Data to examine
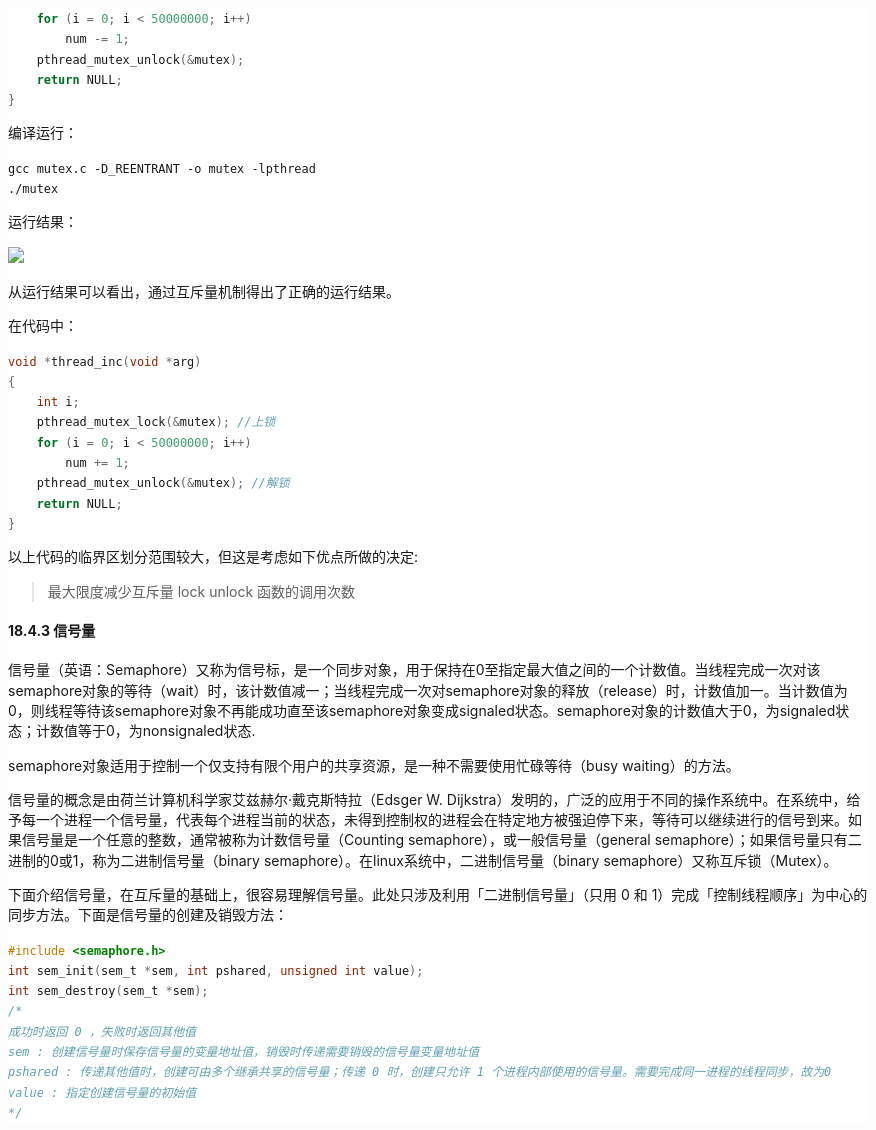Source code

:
 ```c
    for (i = 0; i < 50000000; i++)
        num -= 1;
    pthread_mutex_unlock(&mutex);
    return NULL;
}
```

编译运行：

```shell
gcc mutex.c -D_REENTRANT -o mutex -lpthread
./mutex
```

运行结果：

![](https://i.loli.net/2019/02/03/5c567e4aafbb8.png)

从运行结果可以看出，通过互斥量机制得出了正确的运行结果。

在代码中：

```c
void *thread_inc(void *arg)
{
    int i;
    pthread_mutex_lock(&mutex); //上锁
    for (i = 0; i < 50000000; i++)
        num += 1;
    pthread_mutex_unlock(&mutex); //解锁
    return NULL;
}
```

以上代码的临界区划分范围较大，但这是考虑如下优点所做的决定:

> 最大限度减少互斥量 lock unlock 函数的调用次数

#### 18.4.3 信号量

信号量（英语：Semaphore）又称为信号标，是一个同步对象，用于保持在0至指定最大值之间的一个计数值。当线程完成一次对该semaphore对象的等待（wait）时，该计数值减一；当线程完成一次对semaphore对象的释放（release）时，计数值加一。当计数值为0，则线程等待该semaphore对象不再能成功直至该semaphore对象变成signaled状态。semaphore对象的计数值大于0，为signaled状态；计数值等于0，为nonsignaled状态.

semaphore对象适用于控制一个仅支持有限个用户的共享资源，是一种不需要使用忙碌等待（busy waiting）的方法。

信号量的概念是由荷兰计算机科学家艾兹赫尔·戴克斯特拉（Edsger W. Dijkstra）发明的，广泛的应用于不同的操作系统中。在系统中，给予每一个进程一个信号量，代表每个进程当前的状态，未得到控制权的进程会在特定地方被强迫停下来，等待可以继续进行的信号到来。如果信号量是一个任意的整数，通常被称为计数信号量（Counting semaphore），或一般信号量（general semaphore）；如果信号量只有二进制的0或1，称为二进制信号量（binary semaphore）。在linux系统中，二进制信号量（binary semaphore）又称互斥锁（Mutex）。

下面介绍信号量，在互斥量的基础上，很容易理解信号量。此处只涉及利用「二进制信号量」（只用 0 和 1）完成「控制线程顺序」为中心的同步方法。下面是信号量的创建及销毁方法：

```c
#include <semaphore.h>
int sem_init(sem_t *sem, int pshared, unsigned int value);
int sem_destroy(sem_t *sem);
/*
成功时返回 0 ，失败时返回其他值
sem : 创建信号量时保存信号量的变量地址值，销毁时传递需要销毁的信号量变量地址值
pshared : 传递其他值时，创建可由多个继承共享的信号量；传递 0 时，创建只允许 1 个进程内部使用的信号量。需要完成同一进程的线程同步，故为0
value : 指定创建信号量的初始值
*/
```
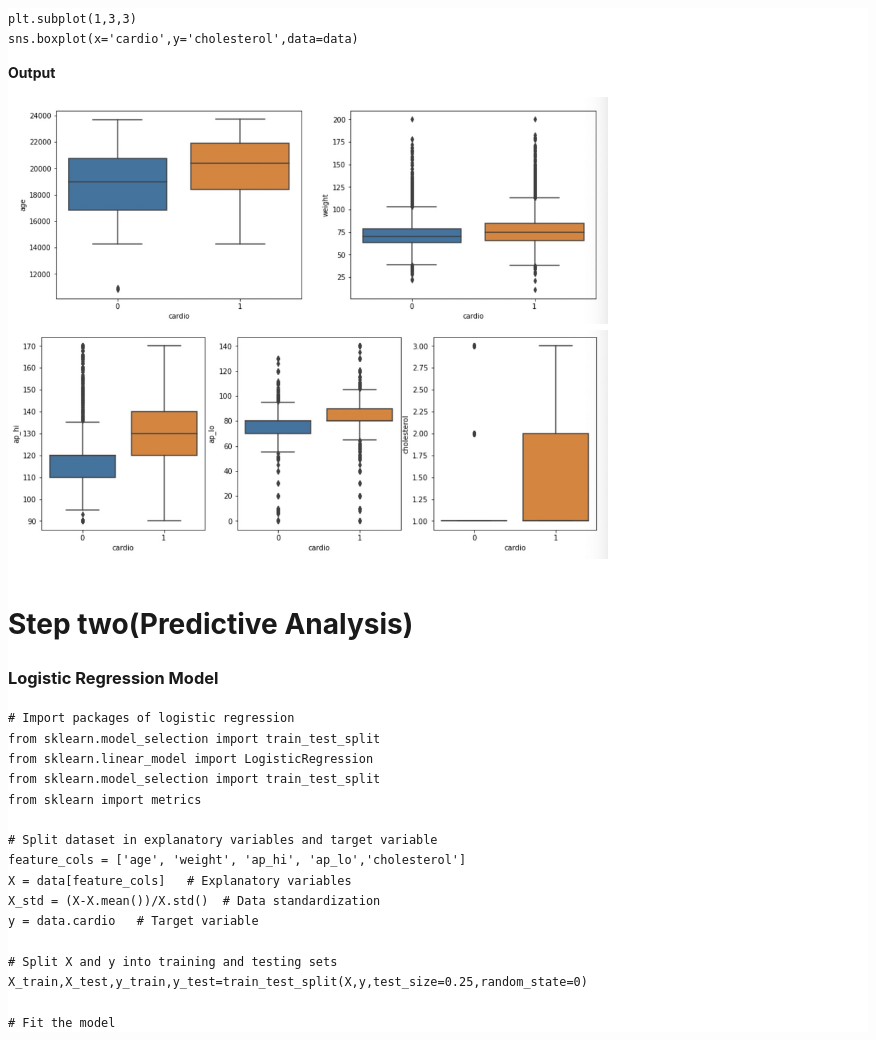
 ```
plt.subplot(1,3,3)
sns.boxplot(x='cardio',y='cholesterol',data=data)
```
**Output**

<img src="https://github.com/ACM40960/project-Aoms95/blob/main/output3.jpeg" width="600px">

<img src="https://github.com/ACM40960/project-Aoms95/blob/main/output4.jpeg" width="600px">

# Step two(Predictive Analysis)
### Logistic Regression Model
```
# Import packages of logistic regression 
from sklearn.model_selection import train_test_split
from sklearn.linear_model import LogisticRegression
from sklearn.model_selection import train_test_split
from sklearn import metrics

# Split dataset in explanatory variables and target variable
feature_cols = ['age', 'weight', 'ap_hi', 'ap_lo','cholesterol']
X = data[feature_cols]   # Explanatory variables
X_std = (X-X.mean())/X.std()  # Data standardization
y = data.cardio   # Target variable

# Split X and y into training and testing sets
X_train,X_test,y_train,y_test=train_test_split(X,y,test_size=0.25,random_state=0)

# Fit the model
```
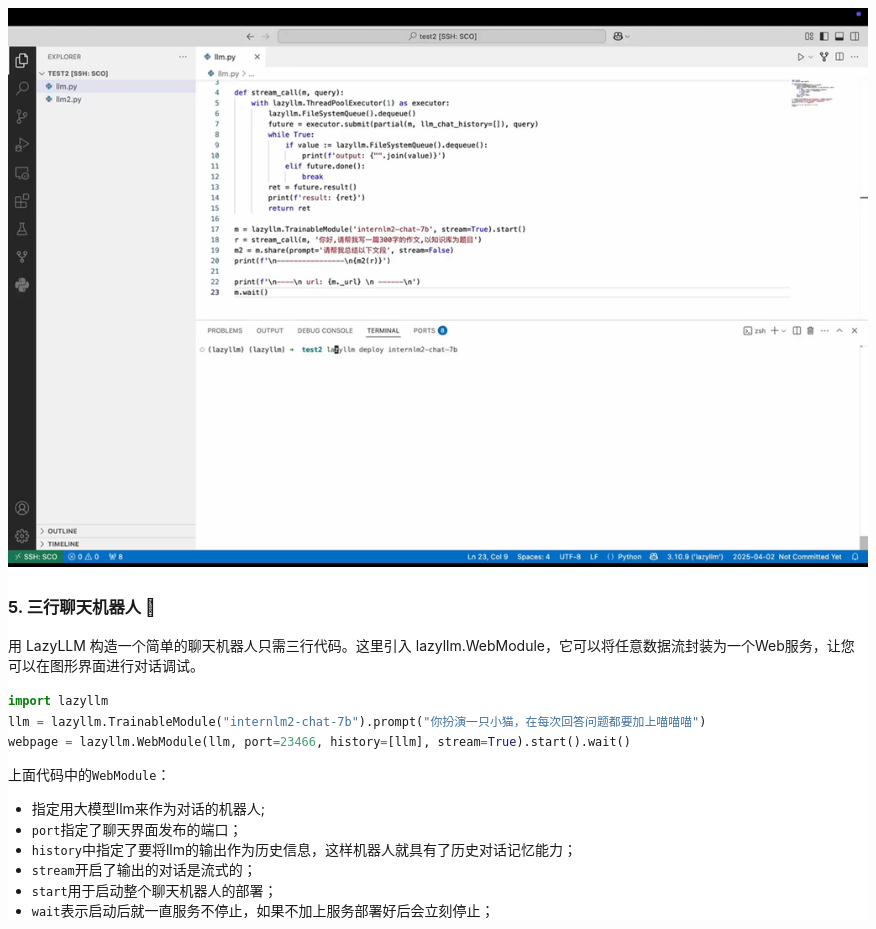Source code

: ![](3_images/img3.png)

 ### 5. 三行聊天机器人 🤖

用 LazyLLM 构造一个简单的聊天机器人只需三行代码。这里引入 lazyllm.WebModule，它可以将任意数据流封装为一个Web服务，让您可以在图形界面进行对话调试。



```python
import lazyllm
llm = lazyllm.TrainableModule("internlm2-chat-7b").prompt("你扮演一只小猫，在每次回答问题都要加上喵喵喵")
webpage = lazyllm.WebModule(llm, port=23466, history=[llm], stream=True).start().wait()
```



上面代码中的`WebModule`：

* 指定用大模型llm来作为对话的机器人;
* `port`指定了聊天界面发布的端口；
* `history`中指定了要将llm的输出作为历史信息，这样机器人就具有了历史对话记忆能力；
* `stream`开启了输出的对话是流式的；
* `start`用于启动整个聊天机器人的部署；
* `wait`表示启动后就一直服务不停止，如果不加上服务部署好后会立刻停止；

<div style="text-align:center; margin:20px 0;">
  <video controls style="width:900px; max-width:100%; height:auto; border:1px solid #ccc; border-radius:8px; box-shadow:0 4px 8px rgba(0,0,0,0.1);">
    <source src="./3_videos/a3chat2.mp4" type="video/mp4" />
    Your browser does not support the video tag.
  </video>
</div>
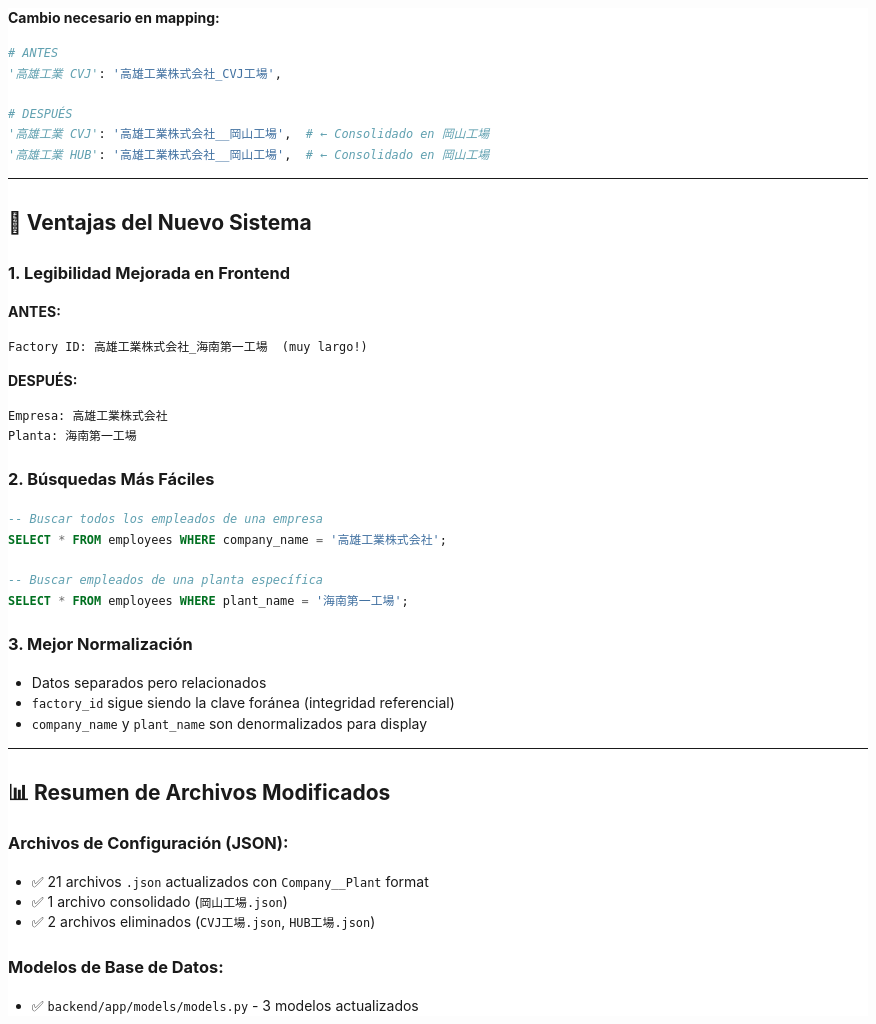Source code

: **Cambio necesario en mapping:**

```python
# ANTES
'高雄工業 CVJ': '高雄工業株式会社_CVJ工場',

# DESPUÉS
'高雄工業 CVJ': '高雄工業株式会社__岡山工場',  # ← Consolidado en 岡山工場
'高雄工業 HUB': '高雄工業株式会社__岡山工場',  # ← Consolidado en 岡山工場
```

---

## 🎯 Ventajas del Nuevo Sistema

### 1. **Legibilidad Mejorada en Frontend**

**ANTES:**
```
Factory ID: 高雄工業株式会社_海南第一工場  (muy largo!)
```

**DESPUÉS:**
```
Empresa: 高雄工業株式会社
Planta: 海南第一工場
```

### 2. **Búsquedas Más Fáciles**

```sql
-- Buscar todos los empleados de una empresa
SELECT * FROM employees WHERE company_name = '高雄工業株式会社';

-- Buscar empleados de una planta específica
SELECT * FROM employees WHERE plant_name = '海南第一工場';
```

### 3. **Mejor Normalización**

- Datos separados pero relacionados
- `factory_id` sigue siendo la clave foránea (integridad referencial)
- `company_name` y `plant_name` son denormalizados para display

---

## 📊 Resumen de Archivos Modificados

### Archivos de Configuración (JSON):
- ✅ 21 archivos `.json` actualizados con `Company__Plant` format
- ✅ 1 archivo consolidado (`岡山工場.json`)
- ✅ 2 archivos eliminados (`CVJ工場.json`, `HUB工場.json`)

### Modelos de Base de Datos:
- ✅ `backend/app/models/models.py` - 3 modelos actualizados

What the exercise asks
Write out the lines above exactly, but only from the one containing "- ✅ 1 archivo" through the last one.

Exercise response
- ✅ 1 archivo consolidado (`岡山工場.json`)
- ✅ 2 archivos eliminados (`CVJ工場.json`, `HUB工場.json`)

### Modelos de Base de Datos:
- ✅ `backend/app/models/models.py` - 3 modelos actualizados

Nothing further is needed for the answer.